Internet users in four swing states will begin to see a video that faults President Obama for allowing taxpayer dollars to finance communism based on reports that Shanghai GM backed a Chinese propaganda film.

“The Chinese Government recently released a propaganda movie on the Founding of the Communist Party. And who was the movie’s primary sponsor? General Motors. Yes. Our taxpayer dollars that President Obama gave General Motors in the auto-bailout are helping promote communism,” the Let Freedom Ring ad narrator says, citing the General Motors bailout. GM has denied any connection to the Chinese company that funded the film but has also referred to it as a GM company when trumpeting Chinese sales figures.

The Washington Times reported on the film controversy earlier this year. “In late 2010, General Motors agreed to sponsor a propaganda film celebrating the 90th anniversary of the Chinese Communist Party (CCP),” the Times’ Kerry Picket wrote. “When the movie first went into production GM signed up Cadillac as the ‘chief business partner’ with the Communist Party, stating: ‘Cadillac whole-heartedly supports the making of the Birth of a Party.’”
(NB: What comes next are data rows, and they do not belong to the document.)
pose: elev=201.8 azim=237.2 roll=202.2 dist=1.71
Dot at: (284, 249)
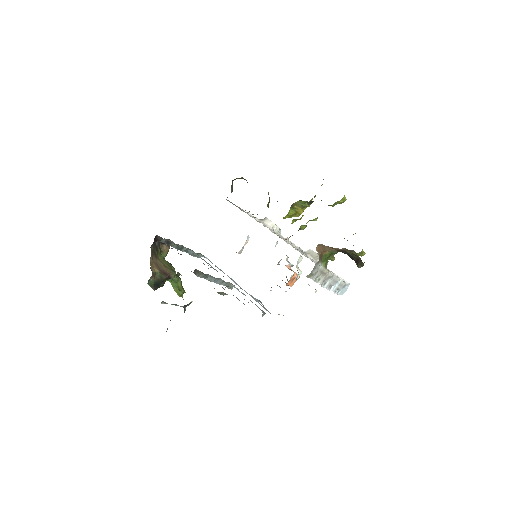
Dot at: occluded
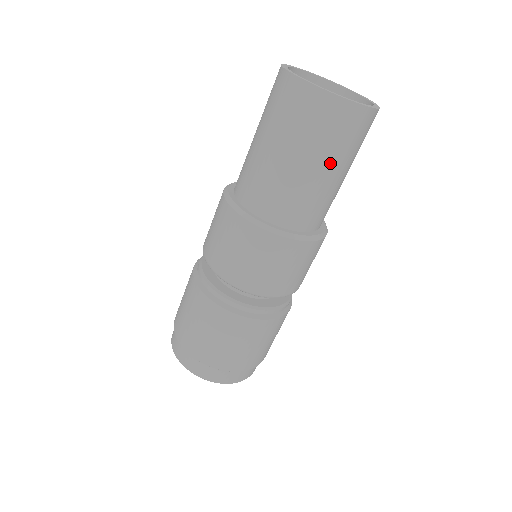
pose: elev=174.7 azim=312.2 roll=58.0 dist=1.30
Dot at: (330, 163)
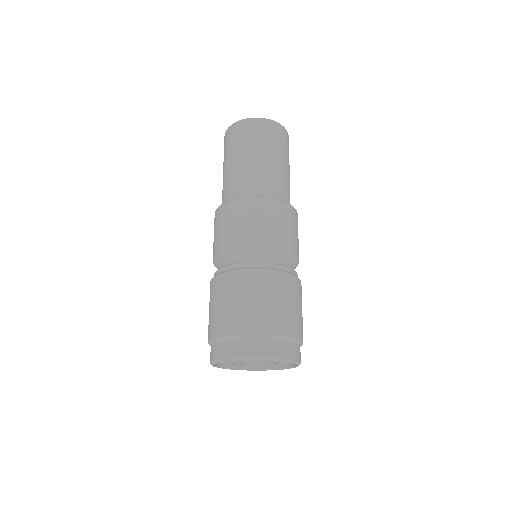
Dot at: (250, 151)
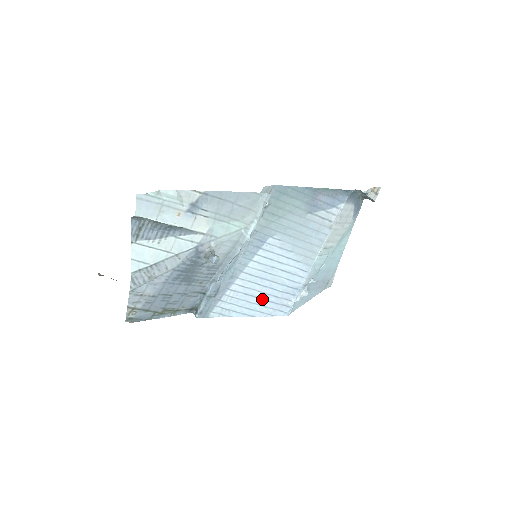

“The new ad is part of a $7 million online advertising campaign set to launch in the key swing states of Pennsylvania, Ohio, Virginia, and Wisconsin,” according to LFR.
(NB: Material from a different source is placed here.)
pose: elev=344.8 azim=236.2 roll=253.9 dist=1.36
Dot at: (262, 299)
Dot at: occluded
General Motors disavowed the film and the company. “It is not GM. It is not GM money. And it is in no shape or form, or indirectly, taxpayer money,” spokesman Greg Martin told The Daily Caller, which added that “the sponsor, Shanghai GM, said Martin, is a distribution and sales network that “is a completely separate and distinct business entity based in China that has no organizational or financial ties whatsoever” to the Detroit-based company.”In 1995, according to the GM Heritage Center, “GM signed a milestone agreement with China’s Shanghai Automotive Industry Corporation (SAIC) for a proposed automotive joint venture, a joint venture technical center, and several other projects in and around the city of Shanghai, assuring GM a major presence in China’s expanding auto industry.” In 2011, GM delighted in burgeoning Chinese sales numbers. “GM’s Shanghai GM and SAIC-GM-Wuling joint ventures along with all of its passenger car brands experienced record domestic demand, enabling GM to remain the sales leader among global automakers in China for the seventh consecutive year,” the company press release stated. SAIC “is a stated owned enterprise of the Chinese city government,” the GM Heritage website explains.